I am newly tempted to rename this blog “The Long View” because I find it painful to see people get whiplash as they turn to see the new shiny objects of social media whip by. I wonder if I get tagged as an angry nerd (ok, I have) for not being too quick to embrace the latest and greatest. The truth is, I am aways suspicious of new platforms being declared “The Next XXX ” before it has had a chance to mature a little and give users enough chance to figure out how the platform is going to work for them. Google Plus has been a prime example, making some folks giddy before most people – especially businesses – we’re able to use it, a direct before it was even complete. Not that I don’t think it will make a huge impact, but if the train is leaving the station, say, in eight months, don’t line us up on the platform today.
I have seen several tools vying for “next big thing” status lately, but rather than fitting these for crowns, I see them – and others – fitting into a larger trend, whether they succeed or not.
Pinterest: Wowie-wow-wow has Pinterest gotten a lot of buzz lately. It’s very compelling in that it provides a simple visual way to organize links, visuals, products, or other items. You can see my first Pinboard here (photos of my son playing sports) and there have been several wonderful examples of organizations and companies putting up some nice Pinterest pages; the most recent I caught was the Hell’s Kitchen Flea Market in New York City. Many of my friends are caught up in and addicted to various Pinterest pages. Frustratingly, many more can’t interact with Pinboards the way they ought, as Pinterest is an ivite-only beta product. That will pass, but it shows how quickly people will jump on a bandwagon – before it has all its wheels. The question is for brands is, is this something good they can’t already build easily on their existing websites and blogs? It’s worth asking.
Path: this was presented to me as a new way to separate your closer group of friends from the rabble on Facebook. But can’t you tier friends online, Facebook? Certainly you can using Circles on Google Plus. Also, it focuses on “journaling,” to my main point buried below. Yet, Path gains users, so it’s worth watching.
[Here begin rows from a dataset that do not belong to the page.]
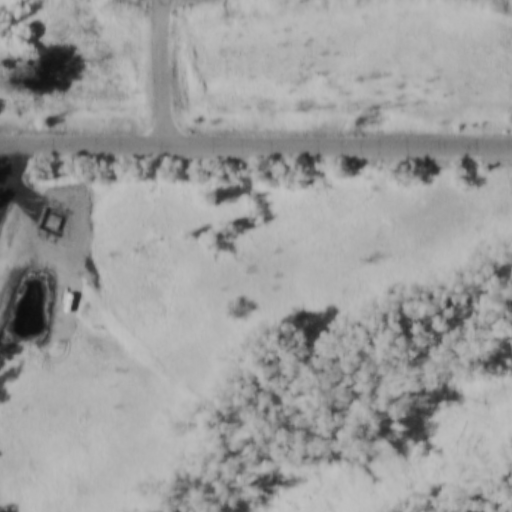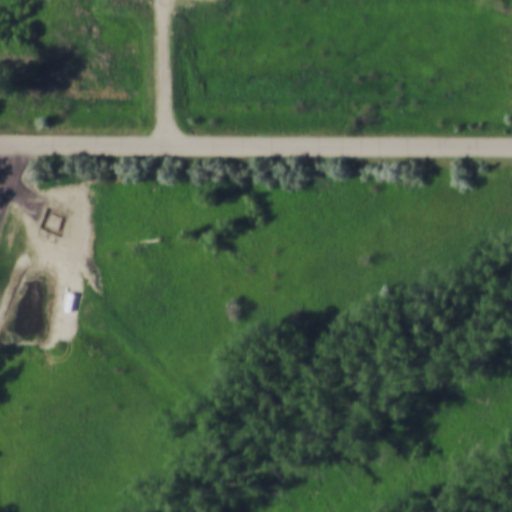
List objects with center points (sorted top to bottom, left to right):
road: (255, 150)
road: (2, 160)
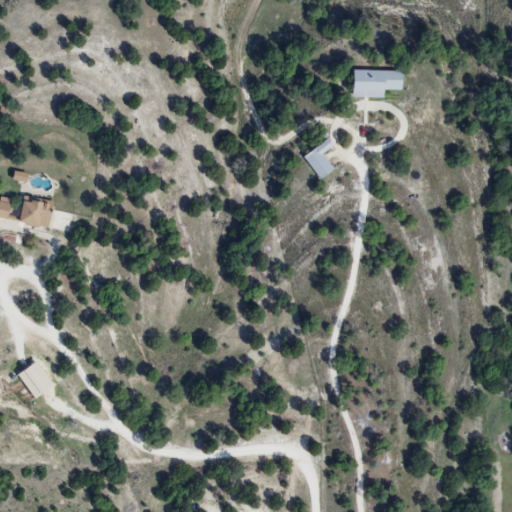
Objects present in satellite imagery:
building: (370, 83)
building: (316, 160)
building: (26, 213)
road: (335, 330)
road: (127, 432)
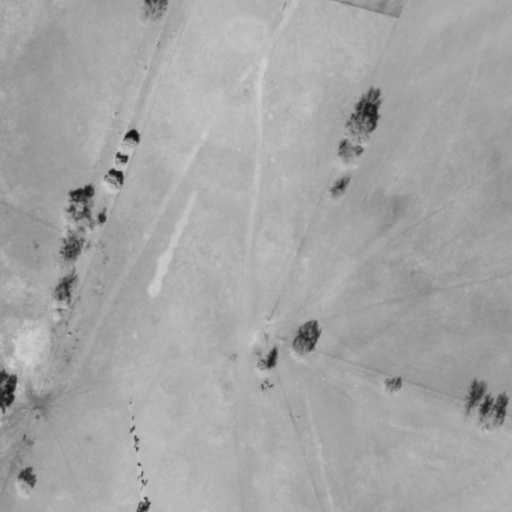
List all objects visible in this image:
road: (437, 26)
road: (291, 252)
road: (400, 426)
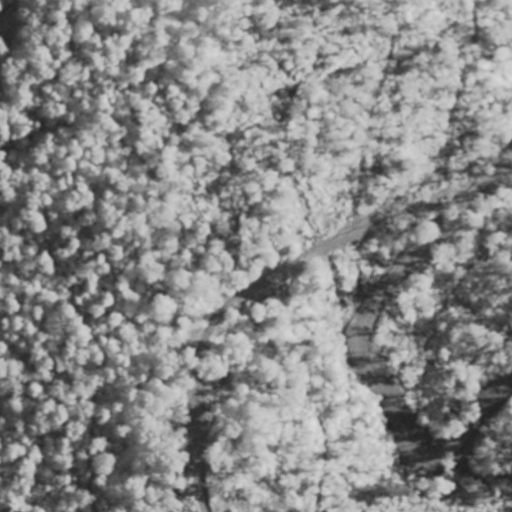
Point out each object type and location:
road: (270, 273)
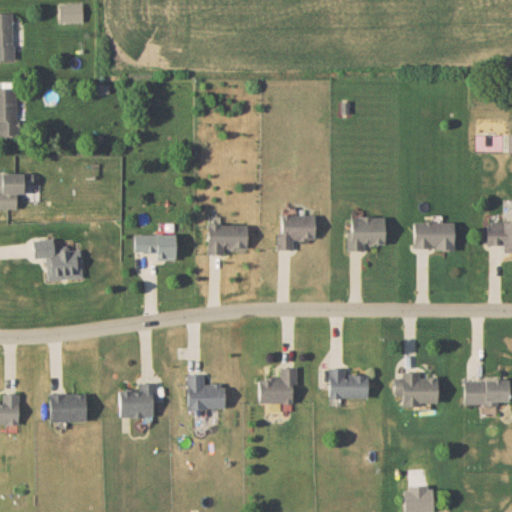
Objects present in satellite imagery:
building: (6, 35)
building: (8, 113)
building: (18, 188)
building: (294, 229)
building: (364, 231)
building: (499, 233)
building: (432, 234)
building: (225, 237)
building: (155, 244)
road: (255, 311)
building: (345, 383)
building: (276, 386)
building: (415, 388)
building: (485, 390)
building: (203, 392)
building: (136, 400)
building: (66, 406)
building: (8, 408)
building: (418, 498)
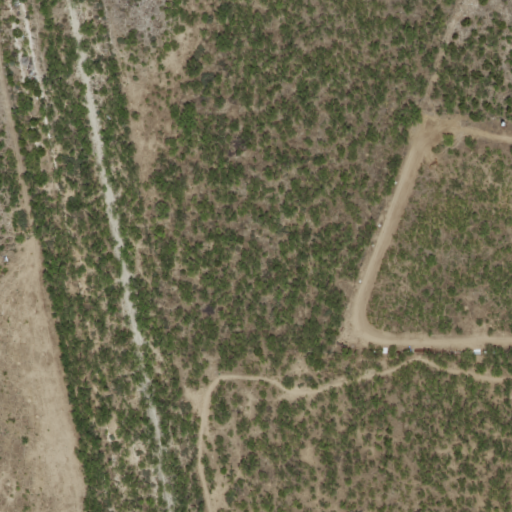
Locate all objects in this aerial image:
railway: (107, 256)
Instagram: As an Android user, this one mystifies me. How can an iPhone/iPad only app be haied as a next big thing? Love Apple all you want, but that app environment hardly constitutes Everyone. Sure, my making fun of Instagram photos as people purposely denigrating their photography to resemble 40-year-old Polaroids is probably missing the point. Also, the Android problem will be solved shortly. I’ll be eager to see what the fuss is about, as that fuss seems to be centered on the interactions among the network of photo sharers.
Storify: This one seems to be more of a slam-dunk. The ability to curate other sources easily and assemble them into a story is attractive. If you can insert that into your own platform, into your own site or blog, all the better. Makes sense, it’s just a matter of how many people or companies catch on.
Overall, what I do see? Storytelling is the new focus of social media apps. We see this in Facebook’s new Timeline. We saw it in Gowalla attempt to differentiate as a location-based service before it got sold. We saw it in the much-hyped Color (is that one still happening?). Social tools are moving beyond status updates, what we are doing, and towards telling stories, filling get in the gaps of what we have done, what we are doing, and what we want to do. My main question is, did social network users ask for this? As for the overall community, I’m not sure. Facebook seems to have forced Timeline on us rather than asking. This change to “stories” rather than “status” is far from complete, but has been openly attempted numerous times. It’s where we’re going right now, like it or not.